Task objective:
Among the entries below, copy every line that carries the word "facilitator".

Dataset content:
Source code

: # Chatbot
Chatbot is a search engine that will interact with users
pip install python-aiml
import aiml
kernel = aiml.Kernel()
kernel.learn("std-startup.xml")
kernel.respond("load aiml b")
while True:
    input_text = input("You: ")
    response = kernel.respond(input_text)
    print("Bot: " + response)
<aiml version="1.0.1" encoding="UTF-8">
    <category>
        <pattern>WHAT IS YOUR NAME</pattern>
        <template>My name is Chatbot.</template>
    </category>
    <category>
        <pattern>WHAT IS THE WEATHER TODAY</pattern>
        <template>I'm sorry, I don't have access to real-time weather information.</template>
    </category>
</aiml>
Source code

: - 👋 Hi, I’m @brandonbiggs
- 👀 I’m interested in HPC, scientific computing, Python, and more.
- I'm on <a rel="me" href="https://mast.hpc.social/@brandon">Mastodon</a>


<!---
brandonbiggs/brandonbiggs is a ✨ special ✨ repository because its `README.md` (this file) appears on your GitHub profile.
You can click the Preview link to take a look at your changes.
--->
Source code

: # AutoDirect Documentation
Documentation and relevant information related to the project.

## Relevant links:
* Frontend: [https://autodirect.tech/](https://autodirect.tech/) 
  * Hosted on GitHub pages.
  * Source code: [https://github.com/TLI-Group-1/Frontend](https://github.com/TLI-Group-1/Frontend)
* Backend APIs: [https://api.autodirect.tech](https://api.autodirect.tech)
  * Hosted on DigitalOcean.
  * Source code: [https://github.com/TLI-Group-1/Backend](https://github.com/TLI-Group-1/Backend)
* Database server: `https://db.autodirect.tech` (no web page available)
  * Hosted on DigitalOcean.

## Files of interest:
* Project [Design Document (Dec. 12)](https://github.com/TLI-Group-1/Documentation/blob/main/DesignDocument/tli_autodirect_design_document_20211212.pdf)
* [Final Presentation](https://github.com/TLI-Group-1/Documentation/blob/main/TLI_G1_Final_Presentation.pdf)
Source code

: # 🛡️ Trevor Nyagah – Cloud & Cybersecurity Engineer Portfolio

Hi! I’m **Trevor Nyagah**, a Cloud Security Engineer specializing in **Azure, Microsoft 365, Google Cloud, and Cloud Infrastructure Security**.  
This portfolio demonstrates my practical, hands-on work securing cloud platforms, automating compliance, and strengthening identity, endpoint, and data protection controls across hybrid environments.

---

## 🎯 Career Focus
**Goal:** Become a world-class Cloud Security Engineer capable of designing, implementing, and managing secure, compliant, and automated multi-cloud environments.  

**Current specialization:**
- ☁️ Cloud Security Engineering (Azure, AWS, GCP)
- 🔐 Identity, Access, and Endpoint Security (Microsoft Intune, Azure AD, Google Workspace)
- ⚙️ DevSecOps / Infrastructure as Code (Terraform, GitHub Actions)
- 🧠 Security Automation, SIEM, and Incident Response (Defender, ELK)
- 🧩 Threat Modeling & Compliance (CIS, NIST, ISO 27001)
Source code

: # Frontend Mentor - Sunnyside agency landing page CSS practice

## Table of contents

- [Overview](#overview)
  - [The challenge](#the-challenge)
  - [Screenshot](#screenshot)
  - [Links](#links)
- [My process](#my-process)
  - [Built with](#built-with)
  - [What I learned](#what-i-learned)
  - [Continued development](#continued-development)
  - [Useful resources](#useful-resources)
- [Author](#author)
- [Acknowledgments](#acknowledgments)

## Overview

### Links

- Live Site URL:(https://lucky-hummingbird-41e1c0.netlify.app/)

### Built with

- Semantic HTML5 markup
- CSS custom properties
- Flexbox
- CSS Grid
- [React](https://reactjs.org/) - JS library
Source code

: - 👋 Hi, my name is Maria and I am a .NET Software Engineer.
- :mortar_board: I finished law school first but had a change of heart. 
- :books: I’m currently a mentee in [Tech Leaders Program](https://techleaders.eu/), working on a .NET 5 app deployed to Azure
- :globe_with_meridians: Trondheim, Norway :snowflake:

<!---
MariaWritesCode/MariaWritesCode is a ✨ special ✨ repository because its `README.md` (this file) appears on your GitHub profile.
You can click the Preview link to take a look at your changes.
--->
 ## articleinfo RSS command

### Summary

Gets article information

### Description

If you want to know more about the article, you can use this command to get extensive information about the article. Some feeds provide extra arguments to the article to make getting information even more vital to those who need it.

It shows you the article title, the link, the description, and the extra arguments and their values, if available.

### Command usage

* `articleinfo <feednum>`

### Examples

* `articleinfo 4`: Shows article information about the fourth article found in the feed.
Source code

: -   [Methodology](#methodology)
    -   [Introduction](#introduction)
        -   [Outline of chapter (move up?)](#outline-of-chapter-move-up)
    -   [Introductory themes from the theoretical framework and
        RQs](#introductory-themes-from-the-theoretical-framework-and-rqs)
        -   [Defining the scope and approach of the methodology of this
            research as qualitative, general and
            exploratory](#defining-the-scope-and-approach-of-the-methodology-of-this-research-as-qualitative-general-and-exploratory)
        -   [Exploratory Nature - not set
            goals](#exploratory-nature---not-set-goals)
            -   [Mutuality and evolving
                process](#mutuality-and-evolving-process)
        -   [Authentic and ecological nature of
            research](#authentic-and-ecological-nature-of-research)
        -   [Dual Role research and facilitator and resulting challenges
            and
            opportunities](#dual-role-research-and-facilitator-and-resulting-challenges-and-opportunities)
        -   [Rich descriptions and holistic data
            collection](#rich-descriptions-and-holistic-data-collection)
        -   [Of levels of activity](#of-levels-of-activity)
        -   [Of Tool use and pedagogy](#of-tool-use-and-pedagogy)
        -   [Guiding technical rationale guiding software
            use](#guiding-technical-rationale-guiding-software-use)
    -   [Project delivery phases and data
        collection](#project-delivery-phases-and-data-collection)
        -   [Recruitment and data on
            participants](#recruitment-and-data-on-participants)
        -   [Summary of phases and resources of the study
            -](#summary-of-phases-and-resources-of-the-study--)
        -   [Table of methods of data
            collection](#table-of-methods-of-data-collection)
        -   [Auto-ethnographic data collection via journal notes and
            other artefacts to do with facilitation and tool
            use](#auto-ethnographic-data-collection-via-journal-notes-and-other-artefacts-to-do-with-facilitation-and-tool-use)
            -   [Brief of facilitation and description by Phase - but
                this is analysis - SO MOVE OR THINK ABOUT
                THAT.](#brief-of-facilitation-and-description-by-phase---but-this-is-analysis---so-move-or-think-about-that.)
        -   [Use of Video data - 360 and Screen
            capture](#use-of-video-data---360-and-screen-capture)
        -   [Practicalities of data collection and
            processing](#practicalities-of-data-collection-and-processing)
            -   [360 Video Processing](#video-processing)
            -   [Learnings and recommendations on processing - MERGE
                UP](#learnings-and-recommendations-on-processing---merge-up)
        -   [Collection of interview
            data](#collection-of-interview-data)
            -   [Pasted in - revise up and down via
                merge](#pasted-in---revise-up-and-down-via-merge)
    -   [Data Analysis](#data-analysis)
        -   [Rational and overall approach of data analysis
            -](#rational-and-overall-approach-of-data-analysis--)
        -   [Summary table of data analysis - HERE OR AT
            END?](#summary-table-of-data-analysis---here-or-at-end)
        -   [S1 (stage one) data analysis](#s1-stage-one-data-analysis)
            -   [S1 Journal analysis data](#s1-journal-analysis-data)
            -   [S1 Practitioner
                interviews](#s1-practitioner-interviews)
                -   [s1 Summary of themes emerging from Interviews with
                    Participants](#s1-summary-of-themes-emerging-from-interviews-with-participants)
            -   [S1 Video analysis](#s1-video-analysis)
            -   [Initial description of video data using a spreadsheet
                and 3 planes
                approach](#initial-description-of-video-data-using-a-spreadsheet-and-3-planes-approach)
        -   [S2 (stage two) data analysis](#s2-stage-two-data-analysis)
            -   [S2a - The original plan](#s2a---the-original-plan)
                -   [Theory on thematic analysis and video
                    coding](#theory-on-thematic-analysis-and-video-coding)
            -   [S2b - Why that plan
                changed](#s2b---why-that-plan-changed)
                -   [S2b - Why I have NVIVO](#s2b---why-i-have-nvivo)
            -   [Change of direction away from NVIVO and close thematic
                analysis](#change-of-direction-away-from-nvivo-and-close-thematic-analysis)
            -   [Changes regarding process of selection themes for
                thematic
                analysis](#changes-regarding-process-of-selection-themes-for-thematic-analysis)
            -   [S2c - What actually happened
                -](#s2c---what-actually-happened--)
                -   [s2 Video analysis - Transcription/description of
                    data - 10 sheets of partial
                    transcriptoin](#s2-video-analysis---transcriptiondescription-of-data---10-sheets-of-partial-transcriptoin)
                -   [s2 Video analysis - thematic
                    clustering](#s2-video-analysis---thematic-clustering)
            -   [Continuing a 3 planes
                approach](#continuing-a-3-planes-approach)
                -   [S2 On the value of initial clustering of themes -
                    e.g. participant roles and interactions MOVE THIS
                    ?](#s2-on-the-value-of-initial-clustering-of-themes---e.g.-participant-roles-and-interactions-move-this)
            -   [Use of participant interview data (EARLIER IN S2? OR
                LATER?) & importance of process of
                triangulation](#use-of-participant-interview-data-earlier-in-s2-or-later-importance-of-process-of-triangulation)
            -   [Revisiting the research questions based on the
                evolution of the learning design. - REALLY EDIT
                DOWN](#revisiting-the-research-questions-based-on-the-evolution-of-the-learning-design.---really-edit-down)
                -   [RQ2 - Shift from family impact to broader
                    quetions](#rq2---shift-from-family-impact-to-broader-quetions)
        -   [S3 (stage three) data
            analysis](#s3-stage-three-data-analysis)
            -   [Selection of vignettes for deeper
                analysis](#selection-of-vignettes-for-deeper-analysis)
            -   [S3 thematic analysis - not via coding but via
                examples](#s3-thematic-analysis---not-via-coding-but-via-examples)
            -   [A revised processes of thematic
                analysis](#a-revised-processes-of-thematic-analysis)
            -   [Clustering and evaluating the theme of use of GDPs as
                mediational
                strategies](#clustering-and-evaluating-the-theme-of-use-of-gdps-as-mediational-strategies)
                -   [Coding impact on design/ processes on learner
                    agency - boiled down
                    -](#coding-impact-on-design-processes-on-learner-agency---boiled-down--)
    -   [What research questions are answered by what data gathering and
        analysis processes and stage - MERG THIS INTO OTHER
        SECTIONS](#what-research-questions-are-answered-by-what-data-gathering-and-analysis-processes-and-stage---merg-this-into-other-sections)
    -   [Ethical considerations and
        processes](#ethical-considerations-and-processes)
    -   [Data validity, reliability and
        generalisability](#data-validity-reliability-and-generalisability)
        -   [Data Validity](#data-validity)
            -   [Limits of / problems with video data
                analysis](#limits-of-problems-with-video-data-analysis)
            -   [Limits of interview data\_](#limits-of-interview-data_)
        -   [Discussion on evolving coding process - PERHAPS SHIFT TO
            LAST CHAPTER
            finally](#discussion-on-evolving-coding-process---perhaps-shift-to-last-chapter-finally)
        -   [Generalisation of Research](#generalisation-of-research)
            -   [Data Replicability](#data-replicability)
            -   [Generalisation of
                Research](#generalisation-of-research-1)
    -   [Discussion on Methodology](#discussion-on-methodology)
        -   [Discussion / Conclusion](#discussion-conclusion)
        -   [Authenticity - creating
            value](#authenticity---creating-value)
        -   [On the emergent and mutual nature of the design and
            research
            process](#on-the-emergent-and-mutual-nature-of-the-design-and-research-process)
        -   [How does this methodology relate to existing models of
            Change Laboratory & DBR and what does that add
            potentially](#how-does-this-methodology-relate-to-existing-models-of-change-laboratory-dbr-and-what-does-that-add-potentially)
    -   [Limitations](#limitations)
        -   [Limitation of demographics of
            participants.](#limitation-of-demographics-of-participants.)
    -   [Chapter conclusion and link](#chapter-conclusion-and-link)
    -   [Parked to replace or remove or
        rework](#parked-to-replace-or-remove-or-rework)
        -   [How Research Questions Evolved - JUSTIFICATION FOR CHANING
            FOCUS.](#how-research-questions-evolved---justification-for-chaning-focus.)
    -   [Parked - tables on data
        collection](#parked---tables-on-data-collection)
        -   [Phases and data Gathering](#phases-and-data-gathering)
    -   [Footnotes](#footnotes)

Exercise solution:
        -   [Dual Role research and facilitator and resulting challenges
            opportunities](#dual-role-research-and-facilitator-and-resulting-challenges-and-opportunities)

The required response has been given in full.